Performance of SnO2 Thin Film Prepared by CWD Technique on Different Substrates for Device Applications: An Innovative Approach

Abstract

Several thin film deposition techniques for oxide semiconducting materials have been developed. In this study, we employed an innovative technique known as chemical wet and dry (CWD) technique to deposit undoped SnO2 thin films on soda lime glass (SLG) and quartz substrates. This approach is an upgraded variant of the dip-coating process, involving controlled substrate withdrawal and in situ annealing in an inert gas atmosphere, ensuring uniform thickness control and contamination-free coating. The presence of a well-made undoped SnO2 thin film on SLG and quartz substrates was confirmed using grazing incidence x-ray diffraction (GIXRD). The films exhibit a mixed state of crystalline and amorphous nature, characterized by the presence of broad, strong peaks, suggesting Debye-Scherrer broadening. Furthermore, field emission scanning electron microscopy (FE-SEM) examinations showed an even distribution of particles on the film's surface, with particle sizes measuring between 10.58 nm and 9.17 nm. Fourier transform infrared (FT-IR) spectroscopy was utilized to detect functional groups within the film. This determination was substantiated by energy-dispersive x-ray spectroscopy (EDAX) analysis, confirming the film's composition.

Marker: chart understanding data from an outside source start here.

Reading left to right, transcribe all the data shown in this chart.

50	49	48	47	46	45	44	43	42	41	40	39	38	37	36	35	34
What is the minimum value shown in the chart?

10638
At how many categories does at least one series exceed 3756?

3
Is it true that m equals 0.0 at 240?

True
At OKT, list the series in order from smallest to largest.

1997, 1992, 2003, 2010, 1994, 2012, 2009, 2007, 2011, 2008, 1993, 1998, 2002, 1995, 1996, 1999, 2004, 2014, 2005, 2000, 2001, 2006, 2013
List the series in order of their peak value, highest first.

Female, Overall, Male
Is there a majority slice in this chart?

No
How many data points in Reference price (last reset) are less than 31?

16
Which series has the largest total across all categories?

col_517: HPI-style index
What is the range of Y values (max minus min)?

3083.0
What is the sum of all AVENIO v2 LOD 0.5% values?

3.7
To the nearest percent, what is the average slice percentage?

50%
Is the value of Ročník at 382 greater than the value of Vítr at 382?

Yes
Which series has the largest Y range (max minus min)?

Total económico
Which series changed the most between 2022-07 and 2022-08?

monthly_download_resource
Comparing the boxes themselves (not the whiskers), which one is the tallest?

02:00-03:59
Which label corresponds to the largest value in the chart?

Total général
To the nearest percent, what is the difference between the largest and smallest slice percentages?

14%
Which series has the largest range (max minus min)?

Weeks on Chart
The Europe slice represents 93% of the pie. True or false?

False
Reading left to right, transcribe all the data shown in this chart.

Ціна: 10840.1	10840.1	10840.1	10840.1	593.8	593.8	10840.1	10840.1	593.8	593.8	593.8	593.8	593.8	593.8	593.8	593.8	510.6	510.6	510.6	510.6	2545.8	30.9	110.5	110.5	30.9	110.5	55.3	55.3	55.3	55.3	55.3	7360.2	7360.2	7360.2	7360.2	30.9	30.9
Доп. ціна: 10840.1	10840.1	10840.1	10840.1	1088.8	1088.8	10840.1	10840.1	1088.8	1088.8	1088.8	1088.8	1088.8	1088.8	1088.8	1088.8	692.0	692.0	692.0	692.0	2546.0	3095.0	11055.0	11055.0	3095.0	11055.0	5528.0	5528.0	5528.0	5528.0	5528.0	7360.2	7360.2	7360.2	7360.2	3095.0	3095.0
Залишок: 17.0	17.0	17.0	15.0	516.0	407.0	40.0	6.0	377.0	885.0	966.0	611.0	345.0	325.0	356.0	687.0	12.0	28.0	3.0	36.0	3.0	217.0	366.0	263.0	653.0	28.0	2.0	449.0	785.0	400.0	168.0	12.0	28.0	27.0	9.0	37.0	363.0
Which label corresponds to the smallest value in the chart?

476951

Optical investigations revealed that the films deposited on both SLG and quartz substrates possess remarkable transparency, exceeding 70% in the visible spectrum. The bandgap values range from 3.05 eV to 3.02 eV for SnO2 thin films deposited on SLG and quartz substrates, respectively. The variations in Hall mobilities, attributed to the impact of grain size, have been recognized, confirming the material's n-type characteristics as confirmed by Hall effect assessments. These prepared samples show promising prospects for use in forthcoming transparent conductive and optoelectronic devices, based on the aforementioned data and discoveries. [GRAPHICS] .